**Problem**
Quote everything from the first line down to the line containing "NACHHALTIGKEIT", reproducing each line word for word.
++++++++++++++++++++
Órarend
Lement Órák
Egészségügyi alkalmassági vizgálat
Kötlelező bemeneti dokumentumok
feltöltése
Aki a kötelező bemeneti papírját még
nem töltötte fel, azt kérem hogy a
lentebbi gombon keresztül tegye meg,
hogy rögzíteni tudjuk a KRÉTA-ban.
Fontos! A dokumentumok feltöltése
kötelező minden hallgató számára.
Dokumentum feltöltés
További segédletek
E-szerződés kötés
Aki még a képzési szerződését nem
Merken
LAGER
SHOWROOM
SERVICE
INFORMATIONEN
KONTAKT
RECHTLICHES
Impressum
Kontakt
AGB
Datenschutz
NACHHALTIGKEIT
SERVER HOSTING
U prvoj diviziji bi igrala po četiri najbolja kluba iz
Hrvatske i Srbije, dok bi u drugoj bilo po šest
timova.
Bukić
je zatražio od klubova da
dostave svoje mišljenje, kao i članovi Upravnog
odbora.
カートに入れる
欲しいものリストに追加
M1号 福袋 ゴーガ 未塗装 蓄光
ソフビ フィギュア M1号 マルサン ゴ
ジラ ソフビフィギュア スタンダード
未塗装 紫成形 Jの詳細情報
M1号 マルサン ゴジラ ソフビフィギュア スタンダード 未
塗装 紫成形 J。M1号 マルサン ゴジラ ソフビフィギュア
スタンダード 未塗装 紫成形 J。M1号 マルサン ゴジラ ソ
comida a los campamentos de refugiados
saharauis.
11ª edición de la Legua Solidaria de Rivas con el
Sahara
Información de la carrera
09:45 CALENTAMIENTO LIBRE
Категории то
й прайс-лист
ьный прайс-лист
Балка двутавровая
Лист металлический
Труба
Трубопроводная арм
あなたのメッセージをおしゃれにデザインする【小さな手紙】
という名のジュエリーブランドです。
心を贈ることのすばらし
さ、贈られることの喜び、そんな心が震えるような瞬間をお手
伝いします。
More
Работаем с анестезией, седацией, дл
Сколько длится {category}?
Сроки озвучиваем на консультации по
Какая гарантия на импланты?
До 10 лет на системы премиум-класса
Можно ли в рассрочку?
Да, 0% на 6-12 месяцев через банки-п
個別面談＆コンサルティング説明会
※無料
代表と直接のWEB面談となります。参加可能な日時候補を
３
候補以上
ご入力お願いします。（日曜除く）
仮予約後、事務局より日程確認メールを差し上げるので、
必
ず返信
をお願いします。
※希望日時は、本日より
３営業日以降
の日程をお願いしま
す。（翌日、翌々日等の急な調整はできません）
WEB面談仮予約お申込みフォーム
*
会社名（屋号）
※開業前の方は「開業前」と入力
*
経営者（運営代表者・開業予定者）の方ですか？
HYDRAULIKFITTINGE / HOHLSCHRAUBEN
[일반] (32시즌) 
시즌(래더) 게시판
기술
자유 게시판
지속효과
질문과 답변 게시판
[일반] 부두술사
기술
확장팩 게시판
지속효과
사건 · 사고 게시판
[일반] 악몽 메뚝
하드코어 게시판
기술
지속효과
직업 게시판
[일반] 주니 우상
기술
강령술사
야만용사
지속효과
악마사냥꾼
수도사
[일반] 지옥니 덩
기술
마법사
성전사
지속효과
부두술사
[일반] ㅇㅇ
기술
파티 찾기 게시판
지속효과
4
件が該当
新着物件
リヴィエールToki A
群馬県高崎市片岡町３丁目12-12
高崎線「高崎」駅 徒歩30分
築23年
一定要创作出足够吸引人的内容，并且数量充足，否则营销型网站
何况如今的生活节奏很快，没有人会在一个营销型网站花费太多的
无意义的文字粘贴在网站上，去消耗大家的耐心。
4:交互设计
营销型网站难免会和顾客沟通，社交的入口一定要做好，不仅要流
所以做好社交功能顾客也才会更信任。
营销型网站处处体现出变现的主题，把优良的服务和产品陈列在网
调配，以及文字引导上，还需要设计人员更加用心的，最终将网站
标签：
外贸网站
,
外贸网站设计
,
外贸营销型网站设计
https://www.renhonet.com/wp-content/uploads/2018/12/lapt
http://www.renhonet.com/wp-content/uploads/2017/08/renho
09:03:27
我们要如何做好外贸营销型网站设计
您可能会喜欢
++++++++++++++++++++
**Answer section**
Órarend
Lement Órák
Egészségügyi alkalmassági vizgálat
Kötlelező bemeneti dokumentumok
feltöltése
Aki a kötelező bemeneti papírját még
nem töltötte fel, azt kérem hogy a
lentebbi gombon keresztül tegye meg,
hogy rögzíteni tudjuk a KRÉTA-ban.
Fontos! A dokumentumok feltöltése
kötelező minden hallgató számára.
Dokumentum feltöltés
További segédletek
E-szerződés kötés
Aki még a képzési szerződését nem
Merken
LAGER
SHOWROOM
SERVICE
INFORMATIONEN
KONTAKT
RECHTLICHES
Impressum
Kontakt
AGB
Datenschutz
NACHHALTIGKEIT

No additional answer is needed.